▼▼▼

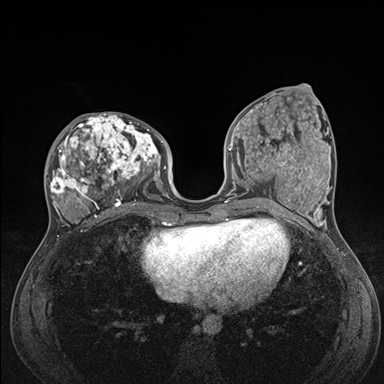
Breast MRI (dynamic contrast-enhanced), one axial slice; slice 66 of 176 in the series (ordered by position); dynamic contrast-enhanced series, time point 2 of 7 at this slice position (early post-contrast); 1.5 T; TE 1.5 ms, TR 4.1 ms; 1.1 mm slice thickness; 384 × 384 image matrix, field of view 320 × 320 mm. Female patient.
Outlined on this slice (semi-automatic segmentation, software-assisted and operator-edited):
- enhancing-tissue mask used for the functional tumour volume (all voxels passing the contrast-enhancement thresholds inside the analysis volume; usually the tumour): bounding box <48,113,176,235> (left, top, right, bottom; pixels)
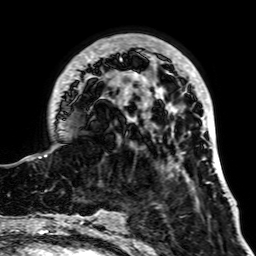
Breast MRI, one axial slice. Cropped to one breast. Dynamic contrast-enhanced series, time point 2 of 7 at this slice position (early post-contrast). 1.5 T. TE 2.6 ms, TR 5.2 ms. 2.5 mm slice thickness. 256 × 256 image matrix, field of view 195 × 195 mm. Female patient.
Annotated regions visible in this slice (semi-automatically segmented with operator editing):
- enhancing-tissue mask used for the functional tumour volume (all voxels passing the contrast-enhancement thresholds inside the analysis volume; usually the tumour): bounding box [x1, y1, x2, y2] px = [25, 34, 226, 195]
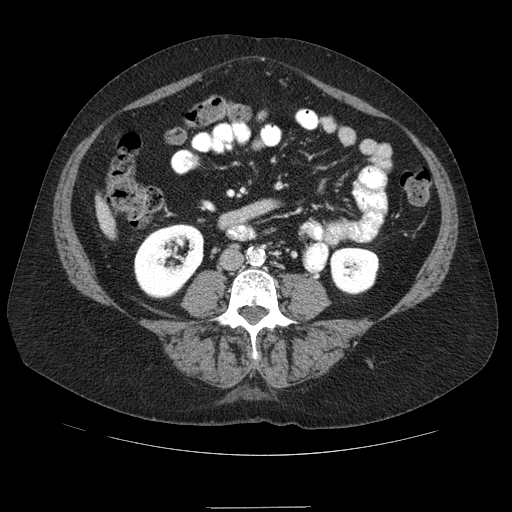
Contrast-enhanced abdominal CT (liver protocol), one axial slice; position 10 of 89 along the scan axis; soft-tissue window (W 400 / L 40 HU); 2.5 mm slice thickness; 512 × 512 image matrix, field of view 400 × 400 mm. From the clinical record (not read from this slice): diagnosis: hepatocellular carcinoma (patient treated with transarterial chemoembolisation; whether this scan precedes or follows treatment is not stated here); TNM stage (as recorded): Stage-IIIB; Child-Pugh class: A.
Outlined on this slice (semi-automatically segmented with operator editing):
- liver parenchyma outside the tumour (the mass and vessels are separate outlines, so this box may not span the whole liver): bounding box (x1, y1, x2, y2) in pixels: (96, 198, 114, 237)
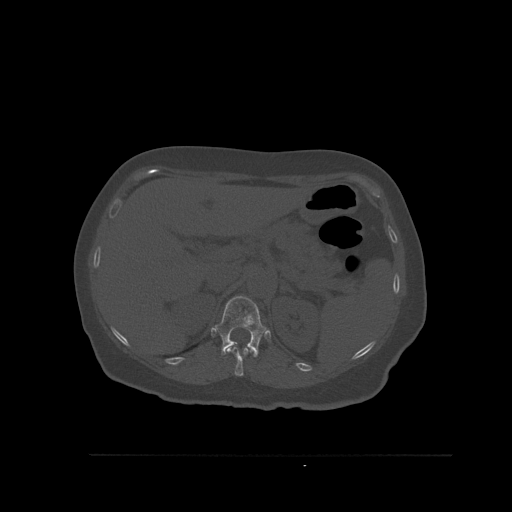
CT including the spine, one axial slice; position 291 of 527 along the scan axis; bone window (W 1800 / L 400 HU); 1.5 mm slice thickness; 512 × 512 image matrix, field of view 470 × 470 mm. Patient: female, 73 years. From the clinical record (not read from this slice): primary cancer: breast; vertebrae with lytic lesions (as recorded): L2.
Annotated regions visible in this slice (semi-automatically segmented with operator editing):
- T11 vertebra: box from (x=222, y=346) to (x=252, y=376) px
- T12 vertebra: (x=214, y=296)–(x=268, y=358)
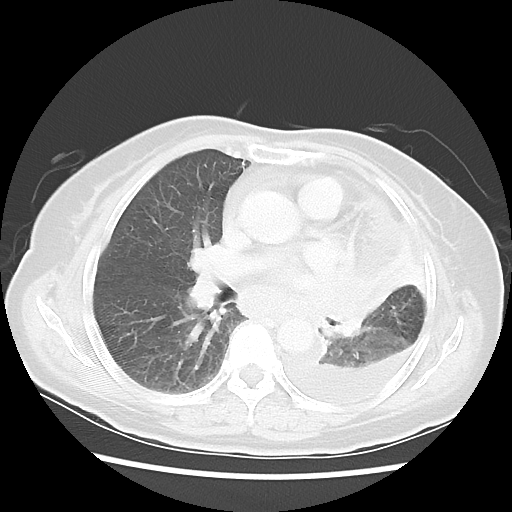
Chest CT, one axial slice; slice 30 of 52 in the series (ordered by position); 120 kVp; lung window (W 1500 / L -600 HU); 512 × 512 image matrix, field of view 336 × 336 mm. Patient: female, 72 years. Case-level facts recorded for this patient, not image findings: clinical TNM (as recorded): T4 N3 M1b.
Outlined on this slice (rectangle marked by the reading radiologist):
- lung tumour (recorded histology: large cell carcinoma): bounding box (x1, y1, x2, y2) in pixels: (295, 264, 392, 353)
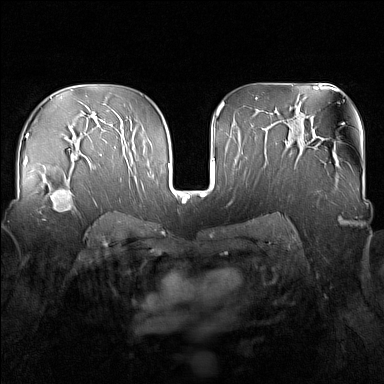
Breast MRI (dynamic contrast-enhanced), one axial slice. Slice 97 of 160 in the series (ordered by position). Dynamic contrast-enhanced series, time point 2 of 7 at this slice position (early post-contrast). 1.5 T. TE 1.8 ms, TR 5 ms. 384 × 384 image matrix, field of view 340 × 340 mm. Female patient.
Annotated regions visible in this slice (semi-automatic segmentation, software-assisted and operator-edited):
- enhancing-tissue mask used for the functional tumour volume (all voxels passing the contrast-enhancement thresholds inside the analysis volume; usually the tumour): bounding box <40,179,81,221> (left, top, right, bottom; pixels)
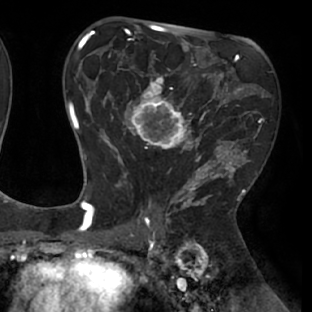
Breast MRI (dynamic contrast-enhanced), one axial slice. Position 42 of 66 along the scan axis. Cropped to one breast. Dynamic contrast-enhanced series, time point 2 of 8 at this slice position (early post-contrast). 1.5 T. TE 2.9 ms, TR 6.1 ms. 2.4 mm slice thickness. 312 × 312 image matrix, field of view 219 × 219 mm. Female patient.
Outlined on this slice (semi-automatically segmented with operator editing):
- enhancing-tissue mask used for the functional tumour volume (all voxels passing the contrast-enhancement thresholds inside the analysis volume; usually the tumour): box from (x=111, y=53) to (x=238, y=171) px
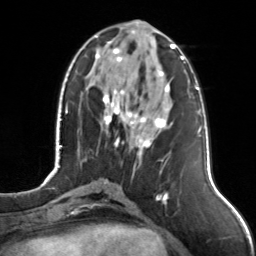
Breast MRI, one axial slice; position 51 of 126 along the scan axis; cropped to one breast; dynamic contrast-enhanced series, time point 2 of 7 at this slice position (early post-contrast); 3 T; TE 1.7 ms, TR 4.6 ms; 256 × 256 image matrix, field of view 160 × 160 mm. Female patient.
Structures marked on this image (semi-automatically segmented with operator editing):
- enhancing-tissue mask used for the functional tumour volume (all voxels passing the contrast-enhancement thresholds inside the analysis volume; usually the tumour): bounding box <95,31,175,156> (left, top, right, bottom; pixels)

▲▲▲

(Action item): With the images left out, output all the entries above exactly.

(Solution for this problem):
Breast MRI (dynamic contrast-enhanced), one axial slice; slice 66 of 176 in the series (ordered by position); dynamic contrast-enhanced series, time point 2 of 7 at this slice position (early post-contrast); 1.5 T; TE 1.5 ms, TR 4.1 ms; 1.1 mm slice thickness; 384 × 384 image matrix, field of view 320 × 320 mm. Female patient.
Outlined on this slice (semi-automatic segmentation, software-assisted and operator-edited):
- enhancing-tissue mask used for the functional tumour volume (all voxels passing the contrast-enhancement thresholds inside the analysis volume; usually the tumour): bounding box <48,113,176,235> (left, top, right, bottom; pixels)
Breast MRI, one axial slice. Cropped to one breast. Dynamic contrast-enhanced series, time point 2 of 7 at this slice position (early post-contrast). 1.5 T. TE 2.6 ms, TR 5.2 ms. 2.5 mm slice thickness. 256 × 256 image matrix, field of view 195 × 195 mm. Female patient.
Annotated regions visible in this slice (semi-automatically segmented with operator editing):
- enhancing-tissue mask used for the functional tumour volume (all voxels passing the contrast-enhancement thresholds inside the analysis volume; usually the tumour): bounding box [x1, y1, x2, y2] px = [25, 34, 226, 195]
Contrast-enhanced abdominal CT (liver protocol), one axial slice; position 10 of 89 along the scan axis; soft-tissue window (W 400 / L 40 HU); 2.5 mm slice thickness; 512 × 512 image matrix, field of view 400 × 400 mm. From the clinical record (not read from this slice): diagnosis: hepatocellular carcinoma (patient treated with transarterial chemoembolisation; whether this scan precedes or follows treatment is not stated here); TNM stage (as recorded): Stage-IIIB; Child-Pugh class: A.
Outlined on this slice (semi-automatically segmented with operator editing):
- liver parenchyma outside the tumour (the mass and vessels are separate outlines, so this box may not span the whole liver): bounding box (x1, y1, x2, y2) in pixels: (96, 198, 114, 237)
CT including the spine, one axial slice; position 291 of 527 along the scan axis; bone window (W 1800 / L 400 HU); 1.5 mm slice thickness; 512 × 512 image matrix, field of view 470 × 470 mm. Patient: female, 73 years. From the clinical record (not read from this slice): primary cancer: breast; vertebrae with lytic lesions (as recorded): L2.
Annotated regions visible in this slice (semi-automatically segmented with operator editing):
- T11 vertebra: box from (x=222, y=346) to (x=252, y=376) px
- T12 vertebra: (x=214, y=296)–(x=268, y=358)
Chest CT, one axial slice; slice 30 of 52 in the series (ordered by position); 120 kVp; lung window (W 1500 / L -600 HU); 512 × 512 image matrix, field of view 336 × 336 mm. Patient: female, 72 years. Case-level facts recorded for this patient, not image findings: clinical TNM (as recorded): T4 N3 M1b.
Outlined on this slice (rectangle marked by the reading radiologist):
- lung tumour (recorded histology: large cell carcinoma): bounding box (x1, y1, x2, y2) in pixels: (295, 264, 392, 353)
Breast MRI (dynamic contrast-enhanced), one axial slice. Slice 97 of 160 in the series (ordered by position). Dynamic contrast-enhanced series, time point 2 of 7 at this slice position (early post-contrast). 1.5 T. TE 1.8 ms, TR 5 ms. 384 × 384 image matrix, field of view 340 × 340 mm. Female patient.
Annotated regions visible in this slice (semi-automatic segmentation, software-assisted and operator-edited):
- enhancing-tissue mask used for the functional tumour volume (all voxels passing the contrast-enhancement thresholds inside the analysis volume; usually the tumour): bounding box <40,179,81,221> (left, top, right, bottom; pixels)
Breast MRI (dynamic contrast-enhanced), one axial slice. Position 42 of 66 along the scan axis. Cropped to one breast. Dynamic contrast-enhanced series, time point 2 of 8 at this slice position (early post-contrast). 1.5 T. TE 2.9 ms, TR 6.1 ms. 2.4 mm slice thickness. 312 × 312 image matrix, field of view 219 × 219 mm. Female patient.
Outlined on this slice (semi-automatically segmented with operator editing):
- enhancing-tissue mask used for the functional tumour volume (all voxels passing the contrast-enhancement thresholds inside the analysis volume; usually the tumour): box from (x=111, y=53) to (x=238, y=171) px
Breast MRI, one axial slice; position 51 of 126 along the scan axis; cropped to one breast; dynamic contrast-enhanced series, time point 2 of 7 at this slice position (early post-contrast); 3 T; TE 1.7 ms, TR 4.6 ms; 256 × 256 image matrix, field of view 160 × 160 mm. Female patient.
Structures marked on this image (semi-automatically segmented with operator editing):
- enhancing-tissue mask used for the functional tumour volume (all voxels passing the contrast-enhancement thresholds inside the analysis volume; usually the tumour): bounding box <95,31,175,156> (left, top, right, bottom; pixels)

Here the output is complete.